Help Interpreting Lab Results

CBC- Complete Blood Count.  Includes measures of: Red blood cells, hemoglobin and hematocrit (which together help the doctor assess the possibility of anemia); White blood cells (which fight infection); and platelets (important in the clotting process). 

CMP - Comprehensive Metabolic Panel. As the name implies, addresses many results, including:

Kidney function- The BUN and Creatinine- the lower the numbers, the better the kidney function.

Electrolytes - Calcium, Sodium, Potassium, Chloride, and CO2 levels.  Levels of electrolytes in your body can become too low or too high. That can happen when the amount of watervin your body changes, causing dehydration or overhydration. Causes include some medicines, vomiting, diarrhea, sweating or kidney problems. Problems most often occur with levels of sodium, potassium or calcium

Protein levels - the Total Protein, Albumin, and Globulin levels. These are effected by nutritional intake and other factors.

Bilirubin - a product of hemoglobin metabolism cleared from the body by the liver.  When it is too high, the patient is jaundices.

Liver Function - The ALT and AST-liver enzymes. Too high means the liver is inflamed, too low is not a concern.

BMP - Basic Metabolic Panel- covers electrolytes and Kidney function (see above).

URINALYSIS examination of the urine yielding clues about infection, blood in the urine, glucose (sugar) in the urine, and more.

LIPID PANEL - a cholesterol profile, looking at Total cholesterol, and the Good (HDL), Bad (LDL), the Ugly (VLDL) and triglycerides.

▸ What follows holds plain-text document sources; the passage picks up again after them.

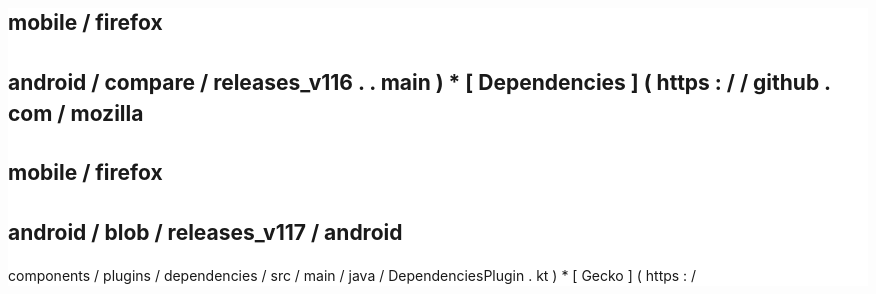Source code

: mobile
/
firefox
-
android
/
compare
/
releases_v116
.
.
main
)
*
[
Dependencies
]
(
https
:
/
/
github
.
com
/
mozilla
-
mobile
/
firefox
-
android
/
blob
/
releases_v117
/
android
-
components
/
plugins
/
dependencies
/
src
/
main
/
java
/
DependenciesPlugin
.
kt
)
*
[
Gecko
]
(
https
:
/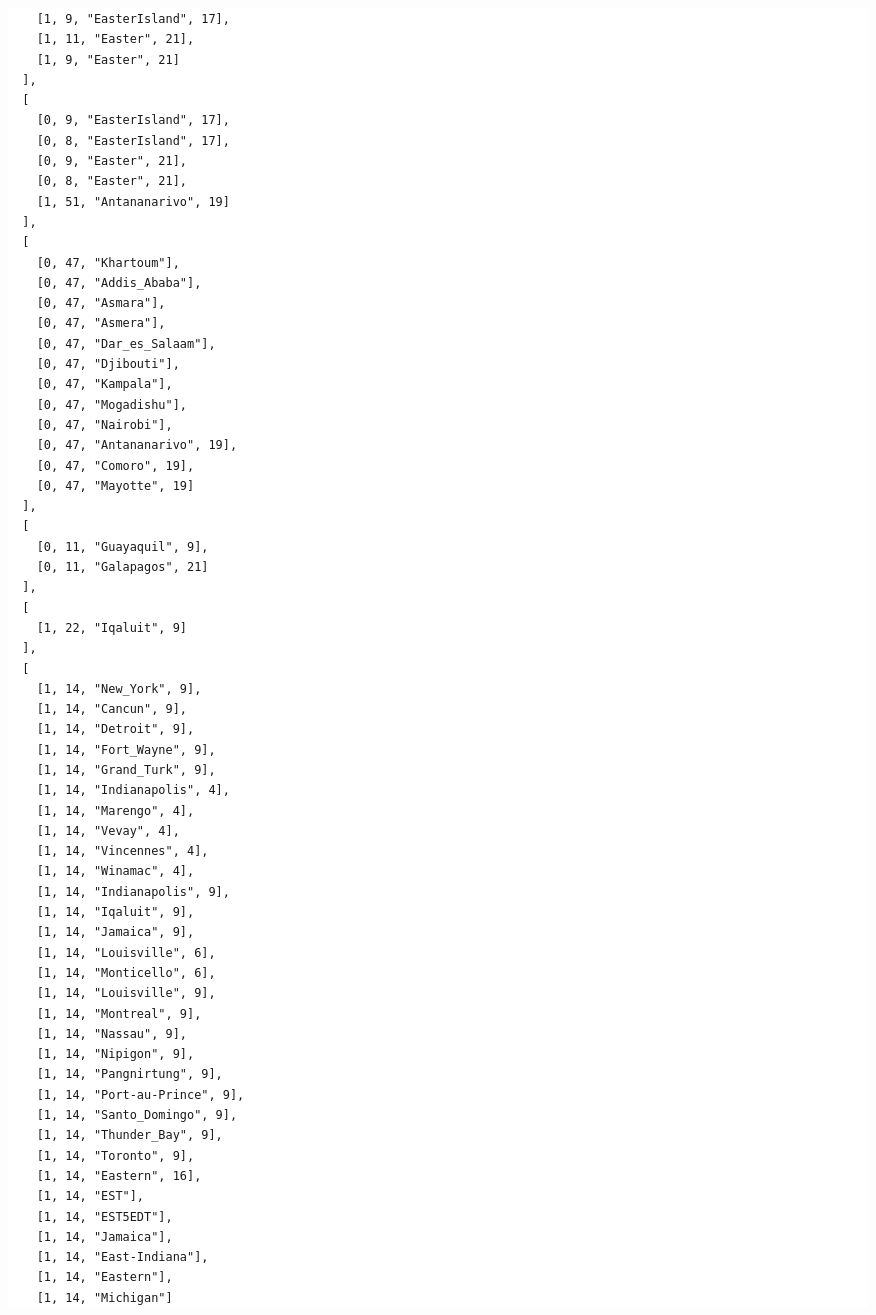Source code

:         [1, 9, "EasterIsland", 17],
        [1, 11, "Easter", 21],
        [1, 9, "Easter", 21]
      ],
      [
        [0, 9, "EasterIsland", 17],
        [0, 8, "EasterIsland", 17],
        [0, 9, "Easter", 21],
        [0, 8, "Easter", 21],
        [1, 51, "Antananarivo", 19]
      ],
      [
        [0, 47, "Khartoum"],
        [0, 47, "Addis_Ababa"],
        [0, 47, "Asmara"],
        [0, 47, "Asmera"],
        [0, 47, "Dar_es_Salaam"],
        [0, 47, "Djibouti"],
        [0, 47, "Kampala"],
        [0, 47, "Mogadishu"],
        [0, 47, "Nairobi"],
        [0, 47, "Antananarivo", 19],
        [0, 47, "Comoro", 19],
        [0, 47, "Mayotte", 19]
      ],
      [
        [0, 11, "Guayaquil", 9],
        [0, 11, "Galapagos", 21]
      ],
      [
        [1, 22, "Iqaluit", 9]
      ],
      [
        [1, 14, "New_York", 9],
        [1, 14, "Cancun", 9],
        [1, 14, "Detroit", 9],
        [1, 14, "Fort_Wayne", 9],
        [1, 14, "Grand_Turk", 9],
        [1, 14, "Indianapolis", 4],
        [1, 14, "Marengo", 4],
        [1, 14, "Vevay", 4],
        [1, 14, "Vincennes", 4],
        [1, 14, "Winamac", 4],
        [1, 14, "Indianapolis", 9],
        [1, 14, "Iqaluit", 9],
        [1, 14, "Jamaica", 9],
        [1, 14, "Louisville", 6],
        [1, 14, "Monticello", 6],
        [1, 14, "Louisville", 9],
        [1, 14, "Montreal", 9],
        [1, 14, "Nassau", 9],
        [1, 14, "Nipigon", 9],
        [1, 14, "Pangnirtung", 9],
        [1, 14, "Port-au-Prince", 9],
        [1, 14, "Santo_Domingo", 9],
        [1, 14, "Thunder_Bay", 9],
        [1, 14, "Toronto", 9],
        [1, 14, "Eastern", 16],
        [1, 14, "EST"],
        [1, 14, "EST5EDT"],
        [1, 14, "Jamaica"],
        [1, 14, "East-Indiana"],
        [1, 14, "Eastern"],
        [1, 14, "Michigan"]
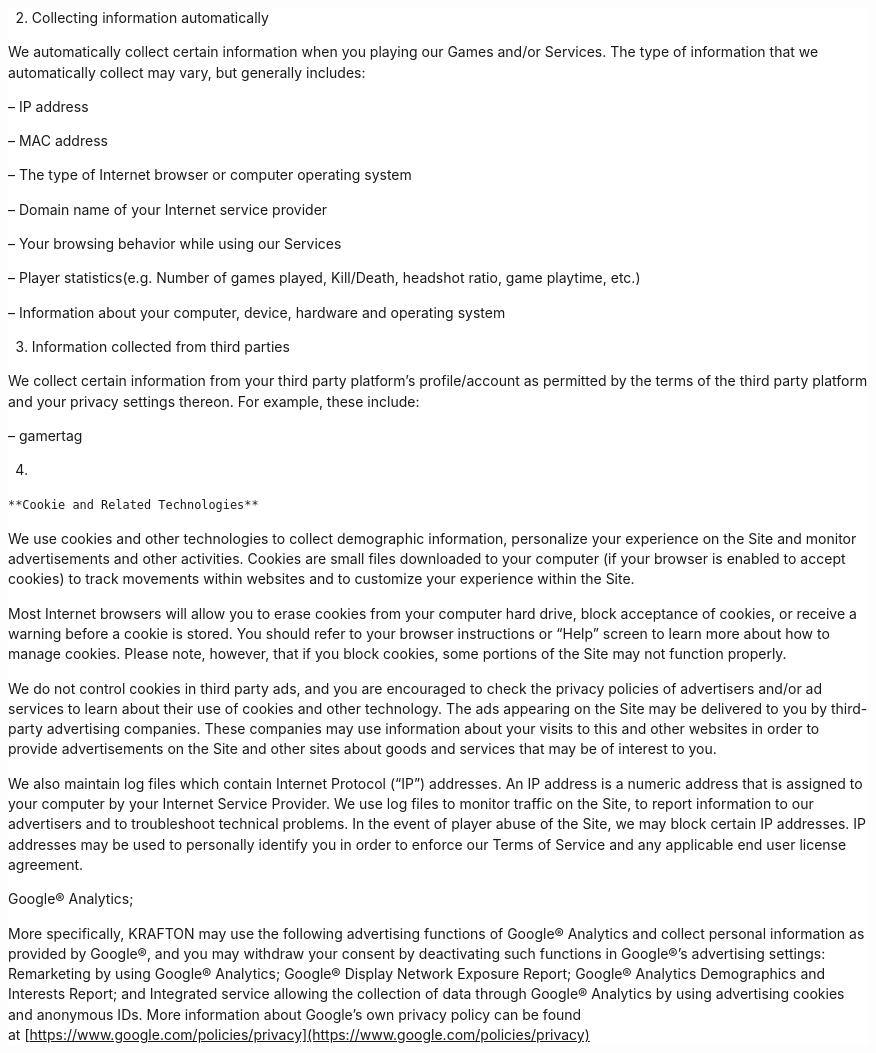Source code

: 2) Collecting information automatically

We automatically collect certain information when you playing our Games and/or Services. The type of information that we automatically collect may vary, but generally includes:

– IP address

– MAC address

– The type of Internet browser or computer operating system

– Domain name of your Internet service provider

– Your browsing behavior while using our Services

– Player statistics(e.g. Number of games played, Kill/Death, headshot ratio, game playtime, etc.)

– Information about your computer, device, hardware and operating system

3) Information collected from third parties

We collect certain information from your third party platform’s profile/account as permitted by the terms of the third party platform and your privacy settings thereon. For example, these include:

– gamertag

4.    
      
    **Cookie and Related Technologies**

We use cookies and other technologies to collect demographic information, personalize your experience on the Site and monitor advertisements and other activities. Cookies are small files downloaded to your computer (if your browser is enabled to accept cookies) to track movements within websites and to customize your experience within the Site.

Most Internet browsers will allow you to erase cookies from your computer hard drive, block acceptance of cookies, or receive a warning before a cookie is stored. You should refer to your browser instructions or “Help” screen to learn more about how to manage cookies. Please note, however, that if you block cookies, some portions of the Site may not function properly.

We do not control cookies in third party ads, and you are encouraged to check the privacy policies of advertisers and/or ad services to learn about their use of cookies and other technology. The ads appearing on the Site may be delivered to you by third-party advertising companies. These companies may use information about your visits to this and other websites in order to provide advertisements on the Site and other sites about goods and services that may be of interest to you.

We also maintain log files which contain Internet Protocol (“IP”) addresses. An IP address is a numeric address that is assigned to your computer by your Internet Service Provider. We use log files to monitor traffic on the Site, to report information to our advertisers and to troubleshoot technical problems. In the event of player abuse of the Site, we may block certain IP addresses. IP addresses may be used to personally identify you in order to enforce our Terms of Service and any applicable end user license agreement.

Google® Analytics;

More specifically, KRAFTON may use the following advertising functions of Google® Analytics and collect personal information as provided by Google®, and you may withdraw your consent by deactivating such functions in Google®’s advertising settings: Remarketing by using Google® Analytics; Google® Display Network Exposure Report; Google® Analytics Demographics and Interests Report; and Integrated service allowing the collection of data through Google® Analytics by using advertising cookies and anonymous IDs. More information about Google’s own privacy policy can be found at [https://www.google.com/policies/privacy](https://www.google.com/policies/privacy)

ATP III guidelines may be referenced, as they are the current national standard for treatment.

TSH, T4, Free T4, T3, and Free T3 - thyroid function tests.  Not straight forward to interpret.  If the TSH is high, the patient is low in thyroid (and may need to receive thyroid medication or a higher does if already being treated).  If the TSH is low, the patient is high in thyroid hormone (and could be receiving or making too much thyroid hormone).

INR - the International Normalized Ratio, has replaced the older pro-thrombin time (PT), and measures the extrinsic pathway of clotting in the body.  If the liver has normal synthetic function, the value will be normal.  The most common reason for it to be elevated is treatment with Coumadin /warfarin. Desirable INR levels in anti-coagulated patients depend on the reason the patient is anti-coaglulated.

PSA - The Prostatic Specific Antigen.  An antigen (protein the immune system can recognize) unique to the prostate gland, which can be elevated for many reasons, including: infection, trauma, and cancer.  Used in screening, but fraught with problems if misinterpreted.

25-OH VITAMIN D LEVEL - a building block created by the body in the production of Vitamin D, and used to estimate total body Vitamin D levels. Low levels are a problem for many reasons, but particularly for healthy bones.

URIC ACID LEVEL - if elevated, a concern for gout/ gouty arthritis. Desirable levels for treated patients are always below 6.0, preferably below 5.0.

MICROALBUMIN -  a tiny portion of protein, which can leak into the urine through the kidney.  If elevated, a concern for kidney health, especially in Diabetes

TESTOSTERONE LEVEL - the male hormone level.  Desirable levels can differ by age.